What to work on:
The listing should be returned in its entirety, exactly as given.

Data records:
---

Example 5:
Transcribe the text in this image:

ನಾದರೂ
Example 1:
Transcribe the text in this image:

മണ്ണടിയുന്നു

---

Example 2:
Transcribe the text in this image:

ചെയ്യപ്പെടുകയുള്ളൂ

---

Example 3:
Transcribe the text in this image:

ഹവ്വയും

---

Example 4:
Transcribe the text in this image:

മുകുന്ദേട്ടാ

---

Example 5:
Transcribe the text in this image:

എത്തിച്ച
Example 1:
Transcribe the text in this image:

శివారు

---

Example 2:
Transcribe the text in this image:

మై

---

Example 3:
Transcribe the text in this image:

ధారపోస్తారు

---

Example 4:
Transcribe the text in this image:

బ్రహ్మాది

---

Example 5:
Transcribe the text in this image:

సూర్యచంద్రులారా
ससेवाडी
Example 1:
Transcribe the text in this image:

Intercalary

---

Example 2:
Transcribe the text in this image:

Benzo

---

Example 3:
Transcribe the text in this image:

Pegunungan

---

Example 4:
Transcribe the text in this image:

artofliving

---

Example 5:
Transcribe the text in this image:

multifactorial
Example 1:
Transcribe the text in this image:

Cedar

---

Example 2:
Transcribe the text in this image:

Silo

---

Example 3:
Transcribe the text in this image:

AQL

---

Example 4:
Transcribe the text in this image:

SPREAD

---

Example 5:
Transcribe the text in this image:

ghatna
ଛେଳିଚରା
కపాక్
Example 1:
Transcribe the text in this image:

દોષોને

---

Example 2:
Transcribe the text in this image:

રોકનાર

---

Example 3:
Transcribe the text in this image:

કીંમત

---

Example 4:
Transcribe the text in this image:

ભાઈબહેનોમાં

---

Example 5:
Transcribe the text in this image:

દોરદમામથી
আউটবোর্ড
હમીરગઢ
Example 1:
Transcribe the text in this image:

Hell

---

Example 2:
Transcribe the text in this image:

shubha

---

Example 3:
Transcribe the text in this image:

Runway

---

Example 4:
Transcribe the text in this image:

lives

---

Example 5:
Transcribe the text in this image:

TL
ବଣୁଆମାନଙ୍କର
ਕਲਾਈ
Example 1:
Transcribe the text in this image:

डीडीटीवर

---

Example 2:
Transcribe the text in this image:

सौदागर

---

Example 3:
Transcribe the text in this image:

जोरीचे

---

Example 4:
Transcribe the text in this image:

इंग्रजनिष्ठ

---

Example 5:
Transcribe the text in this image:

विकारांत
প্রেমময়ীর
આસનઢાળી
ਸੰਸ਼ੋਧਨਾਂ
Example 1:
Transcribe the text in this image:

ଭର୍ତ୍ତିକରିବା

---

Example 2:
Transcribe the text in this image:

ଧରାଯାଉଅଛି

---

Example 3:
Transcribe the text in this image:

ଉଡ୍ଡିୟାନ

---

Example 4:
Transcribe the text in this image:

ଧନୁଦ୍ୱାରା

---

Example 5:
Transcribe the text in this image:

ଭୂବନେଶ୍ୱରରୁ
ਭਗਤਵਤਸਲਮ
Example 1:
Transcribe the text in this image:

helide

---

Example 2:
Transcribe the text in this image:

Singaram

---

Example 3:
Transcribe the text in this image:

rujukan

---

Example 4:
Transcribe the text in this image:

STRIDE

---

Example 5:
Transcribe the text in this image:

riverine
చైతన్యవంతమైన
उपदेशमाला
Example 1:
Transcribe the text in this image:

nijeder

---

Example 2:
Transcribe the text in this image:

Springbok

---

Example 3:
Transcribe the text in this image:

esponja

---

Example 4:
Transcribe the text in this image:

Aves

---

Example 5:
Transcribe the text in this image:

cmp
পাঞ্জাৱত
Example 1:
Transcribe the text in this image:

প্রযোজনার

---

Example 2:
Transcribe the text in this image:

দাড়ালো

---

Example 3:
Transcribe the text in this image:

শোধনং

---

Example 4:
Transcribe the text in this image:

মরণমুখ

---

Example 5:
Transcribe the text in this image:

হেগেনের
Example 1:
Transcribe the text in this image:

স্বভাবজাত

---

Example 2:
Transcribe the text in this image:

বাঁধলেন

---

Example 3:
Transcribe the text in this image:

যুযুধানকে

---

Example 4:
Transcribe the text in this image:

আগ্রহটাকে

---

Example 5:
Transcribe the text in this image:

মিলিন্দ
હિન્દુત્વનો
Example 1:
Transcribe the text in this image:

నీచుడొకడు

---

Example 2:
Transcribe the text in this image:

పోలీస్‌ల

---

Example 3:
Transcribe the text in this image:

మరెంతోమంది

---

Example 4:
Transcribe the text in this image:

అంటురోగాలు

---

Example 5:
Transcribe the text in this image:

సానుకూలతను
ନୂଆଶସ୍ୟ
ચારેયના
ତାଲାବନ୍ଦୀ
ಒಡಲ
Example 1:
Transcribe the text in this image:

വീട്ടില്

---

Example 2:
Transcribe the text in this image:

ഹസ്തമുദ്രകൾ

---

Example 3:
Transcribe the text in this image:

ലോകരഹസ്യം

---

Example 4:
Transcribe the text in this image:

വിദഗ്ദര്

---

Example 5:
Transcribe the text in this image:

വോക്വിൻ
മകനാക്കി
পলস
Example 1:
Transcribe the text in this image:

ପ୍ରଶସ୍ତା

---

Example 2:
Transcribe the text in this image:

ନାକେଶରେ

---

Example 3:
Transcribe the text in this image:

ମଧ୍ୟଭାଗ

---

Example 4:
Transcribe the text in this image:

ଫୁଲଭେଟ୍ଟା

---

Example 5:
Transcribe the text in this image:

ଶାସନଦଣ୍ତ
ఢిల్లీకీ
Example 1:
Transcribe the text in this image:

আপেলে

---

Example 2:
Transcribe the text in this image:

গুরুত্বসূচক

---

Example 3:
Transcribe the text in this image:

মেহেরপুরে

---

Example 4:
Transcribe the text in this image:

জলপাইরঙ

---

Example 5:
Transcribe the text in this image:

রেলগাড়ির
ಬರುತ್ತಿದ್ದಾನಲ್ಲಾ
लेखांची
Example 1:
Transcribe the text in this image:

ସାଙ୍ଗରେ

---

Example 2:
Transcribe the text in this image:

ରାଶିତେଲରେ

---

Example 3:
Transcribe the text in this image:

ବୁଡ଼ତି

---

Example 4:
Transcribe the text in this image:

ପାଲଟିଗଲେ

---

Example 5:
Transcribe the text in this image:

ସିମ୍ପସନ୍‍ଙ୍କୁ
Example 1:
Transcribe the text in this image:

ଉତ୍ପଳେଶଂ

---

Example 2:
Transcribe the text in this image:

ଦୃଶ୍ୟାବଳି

Response:
---

Example 5:
Transcribe the text in this image:

ನಾದರೂ
Example 1:
Transcribe the text in this image:

മണ്ണടിയുന്നു

---

Example 2:
Transcribe the text in this image:

ചെയ്യപ്പെടുകയുള്ളൂ

---

Example 3:
Transcribe the text in this image:

ഹവ്വയും

---

Example 4:
Transcribe the text in this image:

മുകുന്ദേട്ടാ

---

Example 5:
Transcribe the text in this image:

എത്തിച്ച
Example 1:
Transcribe the text in this image:

శివారు

---

Example 2:
Transcribe the text in this image:

మై

---

Example 3:
Transcribe the text in this image:

ధారపోస్తారు

---

Example 4:
Transcribe the text in this image:

బ్రహ్మాది

---

Example 5:
Transcribe the text in this image:

సూర్యచంద్రులారా
ससेवाडी
Example 1:
Transcribe the text in this image:

Intercalary

---

Example 2:
Transcribe the text in this image:

Benzo

---

Example 3:
Transcribe the text in this image:

Pegunungan

---

Example 4:
Transcribe the text in this image:

artofliving

---

Example 5:
Transcribe the text in this image:

multifactorial
Example 1:
Transcribe the text in this image:

Cedar

---

Example 2:
Transcribe the text in this image:

Silo

---

Example 3:
Transcribe the text in this image:

AQL

---

Example 4:
Transcribe the text in this image:

SPREAD

---

Example 5:
Transcribe the text in this image:

ghatna
ଛେଳିଚରା
కపాక్
Example 1:
Transcribe the text in this image:

દોષોને

---

Example 2:
Transcribe the text in this image:

રોકનાર

---

Example 3:
Transcribe the text in this image:

કીંમત

---

Example 4:
Transcribe the text in this image:

ભાઈબહેનોમાં

---

Example 5:
Transcribe the text in this image:

દોરદમામથી
আউটবোর্ড
હમીરગઢ
Example 1:
Transcribe the text in this image:

Hell

---

Example 2:
Transcribe the text in this image:

shubha

---

Example 3:
Transcribe the text in this image:

Runway

---

Example 4:
Transcribe the text in this image:

lives

---

Example 5:
Transcribe the text in this image:

TL
ବଣୁଆମାନଙ୍କର
ਕਲਾਈ
Example 1:
Transcribe the text in this image:

डीडीटीवर

---

Example 2:
Transcribe the text in this image:

सौदागर

---

Example 3:
Transcribe the text in this image:

जोरीचे

---

Example 4:
Transcribe the text in this image:

इंग्रजनिष्ठ

---

Example 5:
Transcribe the text in this image:

विकारांत
প্রেমময়ীর
આસનઢાળી
ਸੰਸ਼ੋਧਨਾਂ
Example 1:
Transcribe the text in this image:

ଭର୍ତ୍ତିକରିବା

---

Example 2:
Transcribe the text in this image:

ଧରାଯାଉଅଛି

---

Example 3:
Transcribe the text in this image:

ଉଡ୍ଡିୟାନ

---

Example 4:
Transcribe the text in this image:

ଧନୁଦ୍ୱାରା

---

Example 5:
Transcribe the text in this image:

ଭୂବନେଶ୍ୱରରୁ
ਭਗਤਵਤਸਲਮ
Example 1:
Transcribe the text in this image:

helide

---

Example 2:
Transcribe the text in this image:

Singaram

---

Example 3:
Transcribe the text in this image:

rujukan

---

Example 4:
Transcribe the text in this image:

STRIDE

---

Example 5:
Transcribe the text in this image:

riverine
చైతన్యవంతమైన
उपदेशमाला
Example 1:
Transcribe the text in this image:

nijeder

---

Example 2:
Transcribe the text in this image:

Springbok

---

Example 3:
Transcribe the text in this image:

esponja

---

Example 4:
Transcribe the text in this image:

Aves

---

Example 5:
Transcribe the text in this image:

cmp
পাঞ্জাৱত
Example 1:
Transcribe the text in this image:

প্রযোজনার

---

Example 2:
Transcribe the text in this image:

দাড়ালো

---

Example 3:
Transcribe the text in this image:

শোধনং

---

Example 4:
Transcribe the text in this image:

মরণমুখ

---

Example 5:
Transcribe the text in this image:

হেগেনের
Example 1:
Transcribe the text in this image:

স্বভাবজাত

---

Example 2:
Transcribe the text in this image:

বাঁধলেন

---

Example 3:
Transcribe the text in this image:

যুযুধানকে

---

Example 4:
Transcribe the text in this image:

আগ্রহটাকে

---

Example 5:
Transcribe the text in this image:

মিলিন্দ
હિન્દુત્વનો
Example 1:
Transcribe the text in this image:

నీచుడొకడు

---

Example 2:
Transcribe the text in this image:

పోలీస్‌ల

---

Example 3:
Transcribe the text in this image:

మరెంతోమంది

---

Example 4:
Transcribe the text in this image:

అంటురోగాలు

---

Example 5:
Transcribe the text in this image:

సానుకూలతను
ନୂଆଶସ୍ୟ
ચારેયના
ତାଲାବନ୍ଦୀ
ಒಡಲ
Example 1:
Transcribe the text in this image:

വീട്ടില്

---

Example 2:
Transcribe the text in this image:

ഹസ്തമുദ്രകൾ

---

Example 3:
Transcribe the text in this image:

ലോകരഹസ്യം

---

Example 4:
Transcribe the text in this image:

വിദഗ്ദര്

---

Example 5:
Transcribe the text in this image:

വോക്വിൻ
മകനാക്കി
পলস
Example 1:
Transcribe the text in this image:

ପ୍ରଶସ୍ତା

---

Example 2:
Transcribe the text in this image:

ନାକେଶରେ

---

Example 3:
Transcribe the text in this image:

ମଧ୍ୟଭାଗ

---

Example 4:
Transcribe the text in this image:

ଫୁଲଭେଟ୍ଟା

---

Example 5:
Transcribe the text in this image:

ଶାସନଦଣ୍ତ
ఢిల్లీకీ
Example 1:
Transcribe the text in this image:

আপেলে

---

Example 2:
Transcribe the text in this image:

গুরুত্বসূচক

---

Example 3:
Transcribe the text in this image:

মেহেরপুরে

---

Example 4:
Transcribe the text in this image:

জলপাইরঙ

---

Example 5:
Transcribe the text in this image:

রেলগাড়ির
ಬರುತ್ತಿದ್ದಾನಲ್ಲಾ
लेखांची
Example 1:
Transcribe the text in this image:

ସାଙ୍ଗରେ

---

Example 2:
Transcribe the text in this image:

ରାଶିତେଲରେ

---

Example 3:
Transcribe the text in this image:

ବୁଡ଼ତି

---

Example 4:
Transcribe the text in this image:

ପାଲଟିଗଲେ

---

Example 5:
Transcribe the text in this image:

ସିମ୍ପସନ୍‍ଙ୍କୁ
Example 1:
Transcribe the text in this image:

ଉତ୍ପଳେଶଂ

---

Example 2:
Transcribe the text in this image:

ଦୃଶ୍ୟାବଳି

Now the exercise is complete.